Invasive mosquito bites like a tiger, looks like a zebra

The Asian tiger mosquito is black with white bands. A more common local mosquito looks similar, but doesn’t have the single stripe on its back. (Center for Invasive Species Research, UC Riverside)

Santa Clara County is urging residents to be on the lookout for an exotic, bloodthirsty tiger with a potentially lethal bite.  It was last seen in Los Angeles County on Dec. 28.

Asian tiger mosquitoes are a much smaller threat than jungle cats and haven’t been linked to any human illnesses in California.  But officials aren’t taking any chances.  Once the species becomes established, it is very difficult to eradicate and can spread diseases such as chikungunya, dengue fever and encephalitis.

The county is launching a public education campaign, asking residents to “be our eyes and ears,” said vector control chief Russ Parman, who will oversee the effort. The tiger mosquito is easily distinguished from common local species, due to its distinctive black body with white stripes and aggressive biting during daylight hours.  Parman’s office is also laying simple water traps across the county and using helicopters to locate stagnant pools of water where mosquitoes might be breeding.

The best way to eradicate invasive pests is to catch them early, before they can reproduce and branch out.  In early September, officials in Southern California began getting calls about strange-looking, day-biting mosquitoes east of downtown Los Angeles.  They went door-to-door and sprayed to suppress the insects, but “there were quite a few of them out there” and it’s impossible to know whether any larvae survived, said Kelly Middleton, a spokeswoman for the San Gabriel Valley Mosquito & Vector Control District.

With warm weather following recent rains, spring is a prime time for the invasive pest to reappear.

Tiger mosquitoes don’t need a large water source to propagate.  “A bottle cap under a bush filled with water — that’s enough,” Middleton said.  Their larvae can also survive periods of drought.  So if a homeowner dumps out a bucket of water and it remains dry until the next rain, dormant larvae left over from the original water could start growing again, she said.

“If the bug is established in Southern California, then it changes the game,” Parman said.  “It wouldn’t make sense for us to talk about trying to eradicate — just prepare for their arrival.”

A resurgence of tiger mosquitoes wouldn’t create an overnight epidemic.  But if they go unnoticed, the insects could “hopscotch all over the state, slowly but consistently,” Parman said.

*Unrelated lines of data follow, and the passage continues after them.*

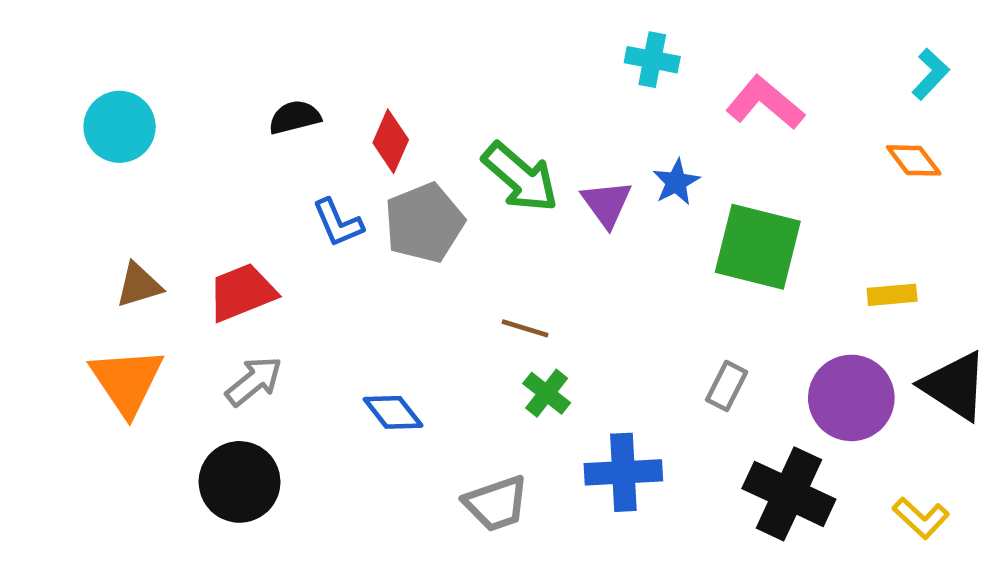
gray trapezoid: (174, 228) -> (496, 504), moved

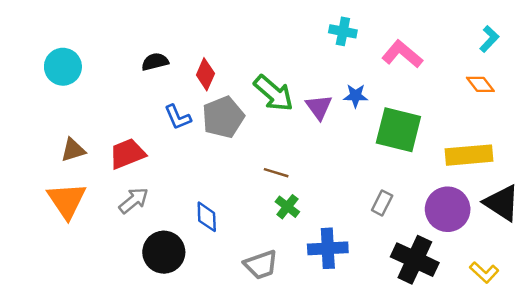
blue star: (676, 182) -> (356, 96), turned 30
yellow rectangle: (892, 295) -> (469, 155), size x1.8
blue diamond: (393, 412) -> (207, 217), turned 36
black circle: (240, 482) -> (164, 252), moved

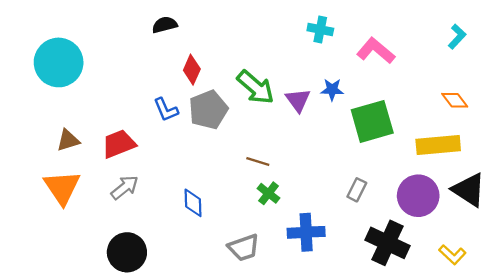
black semicircle: (155, 62) -> (165, 25), moved
cyan circle: (63, 67) -> (59, 62), size x1.4
orange diamond: (480, 84) -> (455, 100), moved
green square: (398, 130) -> (372, 121), turned -30
black circle: (164, 252) -> (127, 252), moved

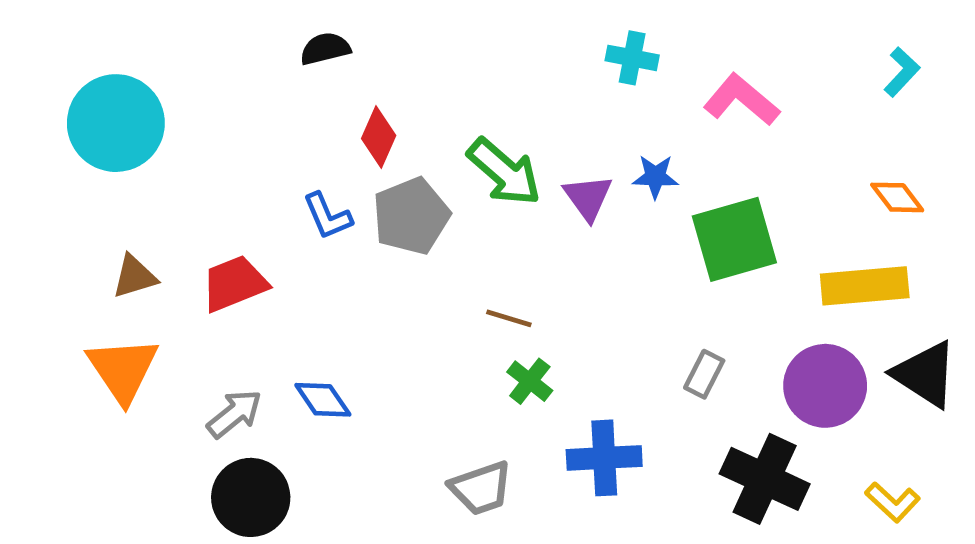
gray arrow: (125, 187) -> (234, 414), moved
blue diamond: (193, 203) -> (323, 400), moved, turned -32

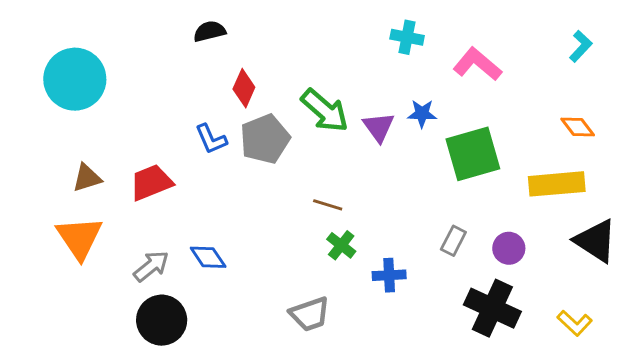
purple circle: (825, 386) -> (509, 248), moved, size x0.6
blue cross: (604, 458) -> (389, 275), moved, size x0.7

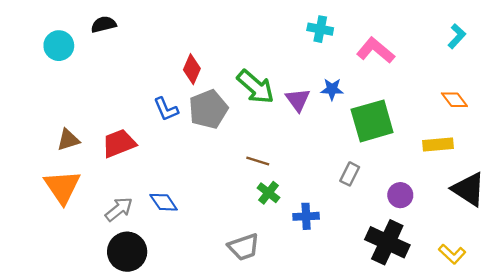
black semicircle: (210, 31) -> (104, 24), moved
cyan circle: (75, 79) -> (59, 46), moved, size x0.6
yellow rectangle: (557, 184) -> (438, 145), size x0.7
gray rectangle: (453, 241) -> (350, 174), moved

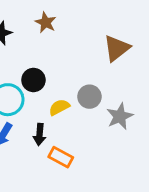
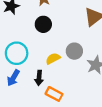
black circle: (33, 80) -> (43, 24), moved

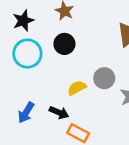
cyan circle: (17, 53) -> (27, 54), moved
black arrow: (39, 78) -> (59, 113), turned -72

Tiger mosquitoes took hold in Texas after arriving on shipments of tires from Japan in the 1980s.  They spread across the South and as far north as New Jersey, becoming “a persistent day-biting menace and extremely costly to manage,” Middleton’s office wrote in a March 14 public information alert.

William Reisen, director of the Center for Vectorborne Diseases at UC Davis, said the tiger mosquito is a threat to lifestyle as well as public health.  They are so pesky and aggressive, it would “definitely change how everybody spends time outside of their homes,” he said.

Recently, the species has helped spread chikungunya from eastern Africa to India and even Italy, Reisen said.  A few million people have contracted the virus, which causes fever, muscle pain, nausea, rash and joint pain.  Reisen is also concerned about transmission of the dengue fever virus, which can be fatal and occasionally shows up in California when travelers return from abroad.

California’s first encounter with the tiger mosquito was in 2001, when the insects came through the ports of L.A. and Oakland on shipments of bamboo from South China.  Parman said inspectors were able to stamp out those populations early.

Officials don’t know the source of the latest infestation, which covered about 18 square miles of mostly suburban neighborhoods.  Middleton said they are a different strain from those in Florida and Texas — possibly a strain from China.  They could even be “a remnant from the 2001 introduction that finally took hold,” she said.

The tiger mosquito is more dangerous to humans than native species, mostly because “it can transmit other diseases that we haven’t had to deal with before,” Middleton said.  “That’s the big problem with people and cargo being so mobile now.  You can get any insect, any disease, any day.”  It’s a threat less flagrant than a pouncing jungle cat, but one that is more likely to come to pass.